Problem requirements:
Determine how many lines in the records include "tail". Write the number and nothing more.

Dataset entries:
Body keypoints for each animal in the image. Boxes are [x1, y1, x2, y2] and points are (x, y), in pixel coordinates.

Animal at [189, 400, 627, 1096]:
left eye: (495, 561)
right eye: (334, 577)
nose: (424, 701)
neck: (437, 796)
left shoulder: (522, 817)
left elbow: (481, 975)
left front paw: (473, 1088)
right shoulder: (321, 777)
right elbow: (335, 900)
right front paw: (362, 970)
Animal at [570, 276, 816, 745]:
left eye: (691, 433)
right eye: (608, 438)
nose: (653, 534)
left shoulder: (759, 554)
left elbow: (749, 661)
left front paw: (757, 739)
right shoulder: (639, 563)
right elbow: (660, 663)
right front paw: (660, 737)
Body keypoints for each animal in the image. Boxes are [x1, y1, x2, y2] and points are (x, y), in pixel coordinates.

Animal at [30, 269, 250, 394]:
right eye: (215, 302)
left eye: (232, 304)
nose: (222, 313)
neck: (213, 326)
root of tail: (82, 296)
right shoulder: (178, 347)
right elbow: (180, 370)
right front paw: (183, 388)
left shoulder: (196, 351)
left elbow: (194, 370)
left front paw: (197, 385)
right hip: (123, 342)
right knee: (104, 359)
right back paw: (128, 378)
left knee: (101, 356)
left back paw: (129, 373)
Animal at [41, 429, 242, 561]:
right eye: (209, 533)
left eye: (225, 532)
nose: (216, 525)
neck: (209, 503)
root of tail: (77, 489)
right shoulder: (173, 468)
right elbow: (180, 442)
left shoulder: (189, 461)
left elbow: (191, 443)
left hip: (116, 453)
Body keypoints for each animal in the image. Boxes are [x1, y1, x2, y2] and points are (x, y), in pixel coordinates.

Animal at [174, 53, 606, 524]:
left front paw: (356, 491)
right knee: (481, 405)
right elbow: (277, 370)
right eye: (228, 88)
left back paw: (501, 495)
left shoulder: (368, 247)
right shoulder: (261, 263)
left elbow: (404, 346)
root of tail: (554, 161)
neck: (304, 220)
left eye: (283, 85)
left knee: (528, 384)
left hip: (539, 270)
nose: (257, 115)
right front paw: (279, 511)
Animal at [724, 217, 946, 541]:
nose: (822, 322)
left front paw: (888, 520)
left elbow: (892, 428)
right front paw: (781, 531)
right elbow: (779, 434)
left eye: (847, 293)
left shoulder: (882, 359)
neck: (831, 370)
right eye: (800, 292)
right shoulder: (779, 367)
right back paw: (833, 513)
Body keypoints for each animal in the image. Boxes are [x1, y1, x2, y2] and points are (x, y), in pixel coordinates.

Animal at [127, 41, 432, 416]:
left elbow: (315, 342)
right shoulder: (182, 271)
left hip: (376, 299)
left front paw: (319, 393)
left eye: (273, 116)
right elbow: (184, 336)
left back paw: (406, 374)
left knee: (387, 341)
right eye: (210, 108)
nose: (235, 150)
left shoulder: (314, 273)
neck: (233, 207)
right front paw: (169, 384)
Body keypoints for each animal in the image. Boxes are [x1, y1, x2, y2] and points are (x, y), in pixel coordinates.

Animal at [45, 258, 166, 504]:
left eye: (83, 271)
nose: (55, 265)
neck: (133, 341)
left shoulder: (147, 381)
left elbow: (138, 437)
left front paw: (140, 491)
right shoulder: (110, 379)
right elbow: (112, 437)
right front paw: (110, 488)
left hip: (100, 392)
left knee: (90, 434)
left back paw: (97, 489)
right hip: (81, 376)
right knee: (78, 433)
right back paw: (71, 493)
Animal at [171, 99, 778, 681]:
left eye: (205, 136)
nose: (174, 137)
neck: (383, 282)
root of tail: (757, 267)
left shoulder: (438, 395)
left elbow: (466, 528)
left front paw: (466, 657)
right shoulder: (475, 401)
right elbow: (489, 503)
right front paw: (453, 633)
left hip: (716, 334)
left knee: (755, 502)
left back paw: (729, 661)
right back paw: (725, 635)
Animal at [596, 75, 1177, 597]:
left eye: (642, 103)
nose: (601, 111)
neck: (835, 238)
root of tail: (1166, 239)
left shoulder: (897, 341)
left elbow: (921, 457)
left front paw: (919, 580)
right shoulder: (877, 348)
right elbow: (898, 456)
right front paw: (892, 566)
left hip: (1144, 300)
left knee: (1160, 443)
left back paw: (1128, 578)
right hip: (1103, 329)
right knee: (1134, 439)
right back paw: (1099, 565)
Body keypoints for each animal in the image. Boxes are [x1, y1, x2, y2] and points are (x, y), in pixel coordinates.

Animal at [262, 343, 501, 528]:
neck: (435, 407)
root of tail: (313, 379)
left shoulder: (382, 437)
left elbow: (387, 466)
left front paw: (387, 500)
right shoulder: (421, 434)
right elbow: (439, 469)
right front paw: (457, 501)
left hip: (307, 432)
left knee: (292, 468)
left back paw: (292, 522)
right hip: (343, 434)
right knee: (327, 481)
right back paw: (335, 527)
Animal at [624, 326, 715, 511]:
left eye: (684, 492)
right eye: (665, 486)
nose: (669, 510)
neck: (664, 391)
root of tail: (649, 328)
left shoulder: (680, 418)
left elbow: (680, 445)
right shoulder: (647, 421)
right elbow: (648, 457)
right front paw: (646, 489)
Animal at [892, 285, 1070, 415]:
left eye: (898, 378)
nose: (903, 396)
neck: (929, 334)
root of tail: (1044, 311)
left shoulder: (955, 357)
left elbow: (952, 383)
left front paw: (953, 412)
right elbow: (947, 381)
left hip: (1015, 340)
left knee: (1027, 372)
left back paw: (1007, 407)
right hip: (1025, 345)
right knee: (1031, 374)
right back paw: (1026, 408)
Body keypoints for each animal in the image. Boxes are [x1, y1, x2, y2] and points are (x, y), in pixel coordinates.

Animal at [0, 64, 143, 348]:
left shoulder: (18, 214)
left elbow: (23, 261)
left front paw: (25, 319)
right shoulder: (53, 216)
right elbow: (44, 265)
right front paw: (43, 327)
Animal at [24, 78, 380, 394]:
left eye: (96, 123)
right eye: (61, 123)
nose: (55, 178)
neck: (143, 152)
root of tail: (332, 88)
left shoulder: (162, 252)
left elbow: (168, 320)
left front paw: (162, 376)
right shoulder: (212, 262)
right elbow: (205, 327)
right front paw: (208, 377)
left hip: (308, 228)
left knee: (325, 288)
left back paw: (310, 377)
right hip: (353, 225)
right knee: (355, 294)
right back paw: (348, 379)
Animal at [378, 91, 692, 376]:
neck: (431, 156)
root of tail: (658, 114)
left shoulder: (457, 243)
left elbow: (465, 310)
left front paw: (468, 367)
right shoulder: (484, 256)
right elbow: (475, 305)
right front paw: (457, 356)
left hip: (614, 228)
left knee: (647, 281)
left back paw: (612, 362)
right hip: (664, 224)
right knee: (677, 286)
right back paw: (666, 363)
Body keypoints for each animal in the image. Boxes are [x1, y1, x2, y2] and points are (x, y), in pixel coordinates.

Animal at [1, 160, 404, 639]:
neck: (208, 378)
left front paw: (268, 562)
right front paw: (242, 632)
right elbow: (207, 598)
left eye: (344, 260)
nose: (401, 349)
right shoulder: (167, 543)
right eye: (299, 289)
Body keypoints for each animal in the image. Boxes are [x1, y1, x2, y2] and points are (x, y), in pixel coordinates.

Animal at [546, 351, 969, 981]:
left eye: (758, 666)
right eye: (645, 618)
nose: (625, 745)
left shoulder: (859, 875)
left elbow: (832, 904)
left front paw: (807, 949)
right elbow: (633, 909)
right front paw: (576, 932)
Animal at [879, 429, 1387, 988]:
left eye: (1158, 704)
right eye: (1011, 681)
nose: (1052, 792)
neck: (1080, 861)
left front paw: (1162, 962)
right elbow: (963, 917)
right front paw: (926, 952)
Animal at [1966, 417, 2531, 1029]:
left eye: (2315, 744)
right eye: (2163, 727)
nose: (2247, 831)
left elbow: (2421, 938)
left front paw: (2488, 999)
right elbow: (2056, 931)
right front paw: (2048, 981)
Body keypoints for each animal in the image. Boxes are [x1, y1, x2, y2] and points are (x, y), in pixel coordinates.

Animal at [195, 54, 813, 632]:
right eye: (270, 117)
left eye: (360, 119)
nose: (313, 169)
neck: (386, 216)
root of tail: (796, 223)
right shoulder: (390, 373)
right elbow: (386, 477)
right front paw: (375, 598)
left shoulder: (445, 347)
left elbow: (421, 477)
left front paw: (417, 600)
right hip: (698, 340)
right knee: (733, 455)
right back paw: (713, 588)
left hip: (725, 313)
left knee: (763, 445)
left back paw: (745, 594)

Response below:
11